Monday, February 12, 2018

The NeverTrumpers' Dark Side

V D Hanson puts his finger on the dark side of many NeverTrumpers.  It's unfortunate that "W" Bush falls into this particularly odiferous swamp.

...We rightly associate the elite disdain for the clingers, irredeemables, and deplorables with progressives like Obama and Hillary Clinton. But politics is incidental to the matrix; more essential is class.
 
It was Mitt Romney who said he could not work with 47 percent of the population and wrote them off as hopelessly lost voters. It was David Brooks and Bill Kristol who caricatured the white working class as near Neanderthal and romanticized illegal aliens (often by deliberating conflating them with legal immigrants.)

If one were to read carefully through the disparagement of Americans in the texts of Peter Strzok and Lisa Page, with their slurs against hillbilly Virginians and Texans and smelly Trump supporters, one can see that Strzok appears likely to be a suburban Republican or independent of the sort who would vote for John Kasich.
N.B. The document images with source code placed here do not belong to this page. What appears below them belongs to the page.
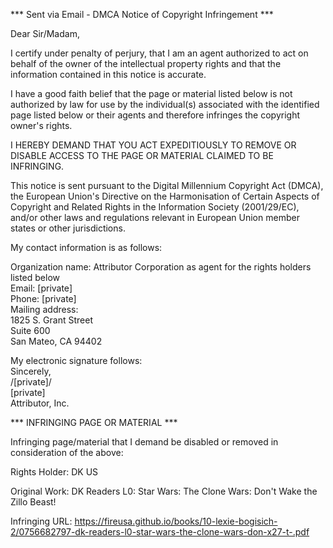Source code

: *** Sent via Email - DMCA Notice of Copyright Infringement ***

Dear Sir/Madam,

I certify under penalty of perjury, that I am an agent authorized to act on behalf of the owner of the intellectual property rights and that the information contained in this notice is accurate.

I have a good faith belief that the page or material listed below is not authorized by law for use by the individual(s) associated with the identified page listed below or their agents and therefore infringes the copyright owner's rights.

I HEREBY DEMAND THAT YOU ACT EXPEDITIOUSLY TO REMOVE OR DISABLE ACCESS TO THE PAGE OR MATERIAL CLAIMED TO BE INFRINGING.

This notice is sent pursuant to the Digital Millennium Copyright Act (DMCA), the European Union's Directive on the Harmonisation of Certain Aspects of Copyright and Related Rights in the Information Society (2001/29/EC), and/or other laws and regulations relevant in European Union member states or other jurisdictions.

My contact information is as follows:

Organization name: Attributor Corporation as agent for the rights holders listed below  
Email: [private]  
Phone: [private]  
Mailing address:  
1825 S. Grant Street  
Suite 600  
San Mateo, CA 94402  

My electronic signature follows:  
Sincerely,  
/[private]/  
[private]  
Attributor, Inc.  
  
*** INFRINGING PAGE OR MATERIAL ***

Infringing page/material that I demand be disabled or removed in consideration of the above:  

Rights Holder: DK US  

Original Work: DK Readers L0: Star Wars: The Clone Wars: Don't Wake the Zillo Beast!  

Infringing URL: https://fireusa.github.io/books/10-lexie-bogisich-2/0756682797-dk-readers-l0-star-wars-the-clone-wars-don-x27-t-.pdf  
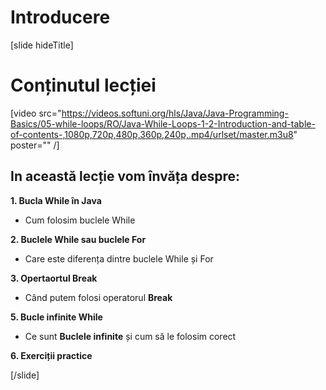 # Introducere
[slide hideTitle]

# Conținutul lecției

[video src="https://videos.softuni.org/hls/Java/Java-Programming-Basics/05-while-loops/RO/Java-While-Loops-1-2-Introduction-and-table-of-contents-,1080p,720p,480p,360p,240p,.mp4/urlset/master.m3u8" poster="" /]

## In această lecție vom învăța despre:

**1. Bucla While în Java**

- Cum folosim buclele While

**2. Buclele While sau buclele For**

- Care este diferența dintre buclele While și For

**3. Opertaortul Break**

- Când putem folosi operatorul **Break**


**5. Bucle infinite While**

- Ce sunt **Buclele infinite** și cum să le folosim corect

**6. Exerciții practice**




[/slide]
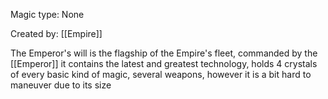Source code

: Magic type: None

Created by: [[Empire]]

The Emperor's will is the flagship of the Empire's fleet, commanded by the [[Emperor]] it contains the latest and greatest technology, holds 4 crystals of every basic kind of magic, several weapons, however it is a bit hard to maneuver due to its size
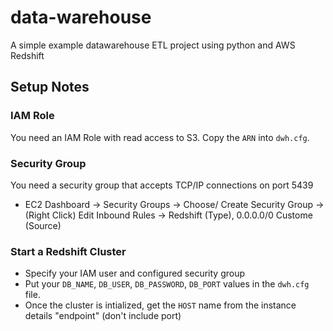 # data-warehouse

A simple example datawarehouse ETL project using python and AWS Redshift

## Setup Notes

### IAM Role

You need an IAM Role with read access to S3.  Copy the `ARN` into `dwh.cfg`.

### Security Group 

You need a security group that accepts TCP/IP connections on port 5439

* EC2 Dashboard -> Security Groups -> Choose/ Create Security Group -> (Right Click) Edit Inbound Rules -> Redshift (Type), 0.0.0.0/0 Custome (Source)  

### Start a Redshift Cluster

* Specify your IAM user and configured security group
* Put your `DB_NAME`, `DB_USER`, `DB_PASSWORD`, `DB_PORT` values in the `dwh.cfg` file.
* Once the cluster is intialized, get the `HOST` name from the instance details "endpoint" (don't include port)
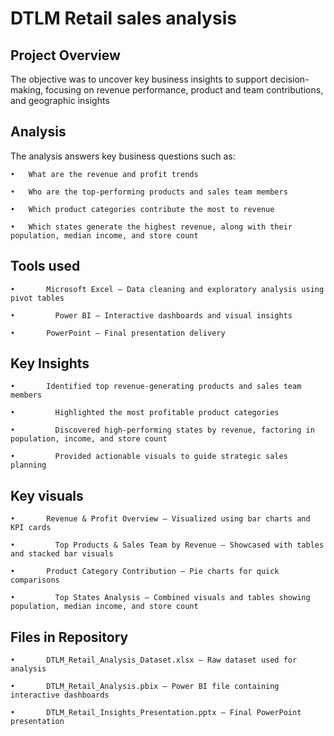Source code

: # DTLM Retail sales analysis
## Project Overview
The objective was to uncover key business insights to support decision-making, focusing on revenue performance, product and team contributions, and geographic insights
## Analysis
The analysis answers key business questions such as:

	•	What are the revenue and profit trends
 
	•	Who are the top-performing products and sales team members

	•	Which product categories contribute the most to revenue
 
	•	Which states generate the highest revenue, along with their population, median income, and store count
 ## Tools used
 
 	•       Microsoft Excel – Data cleaning and exploratory analysis using pivot tables
  
	•	      Power BI – Interactive dashboards and visual insights
 
	•     	PowerPoint – Final presentation delivery
 ## Key Insights
 
 	•       Identified top revenue-generating products and sales team members
  
	•	      Highlighted the most profitable product categories
 
	•	      Discovered high-performing states by revenue, factoring in population, income, and store count
 
	•	      Provided actionable visuals to guide strategic sales planning
 ## Key visuals 
 
 	•       Revenue & Profit Overview – Visualized using bar charts and KPI cards
  
	•	      Top Products & Sales Team by Revenue – Showcased with tables and stacked bar visuals
 
	•      	Product Category Contribution – Pie charts for quick comparisons
 
	•	      Top States Analysis – Combined visuals and tables showing population, median income, and store count
 ## Files in Repository
 
 	•       DTLM_Retail_Analysis_Dataset.xlsx – Raw dataset used for analysis
  
	•       DTLM_Retail_Analysis.pbix – Power BI file containing interactive dashboards
 
	•       DTLM_Retail_Insights_Presentation.pptx – Final PowerPoint presentation



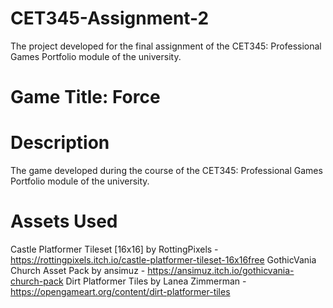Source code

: # CET345-Assignment-2
The project developed for the final assignment of the CET345: Professional Games Portfolio module of the university. 
# Game Title: Force
# Description
The game developed during the course of the CET345: Professional Games Portfolio module of the university. 
# Assets Used
Castle Platformer Tileset [16x16] by RottingPixels - https://rottingpixels.itch.io/castle-platformer-tileset-16x16free
GothicVania Church Asset Pack by ansimuz - https://ansimuz.itch.io/gothicvania-church-pack
Dirt Platformer Tiles by Lanea Zimmerman - https://opengameart.org/content/dirt-platformer-tiles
The point is not that Strzok and Page are hyperpartisans, but that they are comfortable with candidates who foremost reflect their cultural tastes and proper cursus honorum. And as we have witnessed with some in the NeverTrump movement, for these sorts, being grateful that new economic policies might reinvigorate the old rust-belt and the hinterland is more than offset by the concomitant price of an ascendant working class that lacks the tastes of the elite and the romance of the deliberately distant poor and minorities.

The Trump catharsis has shown that about 10 percent of the Republican Party, the NeverTrumpers, was largely apolitical. That is, former cornerstone positions of deregulation and tax reform, oil and gas production, charter schools, deterrent foreign policy, restoring friendship with Israel and moving the embassy to Jerusalem were apparently always secondary to the more important criterion of offering a mild, sober and judicious frown to progressivism, through discerning losers like George H.W. Bush, John McCain, or Mitt Romney.

Such a Republican elite was so embedded within American establishment institutions as to be both immune from the economic stagnation of an Obama neo-socialist revolution (remember income inequality soared under Obama) and in no real need of a Reagan revolution or Trump’s often messy radical push-back against progressivism.

Its creed was not really, as advertised, the ethics of “losing nobly is better than winning ugly,” but rather the snobbery of “losing a cultural image is worse than winning a political agenda.” Put more bluntly, it is better to put up with a socialist with a “perfectly creased pant” than a prairie-fire conservative in rumpled Walmart slacks....

You understand that not ONE of these people would create--much less USE--a slogan like "Make America Great Again."  Hanson has it right:  they don't really give a fart in the wind about "America."  But they are very concerned with the symphony, the ballet, and how things are at the club.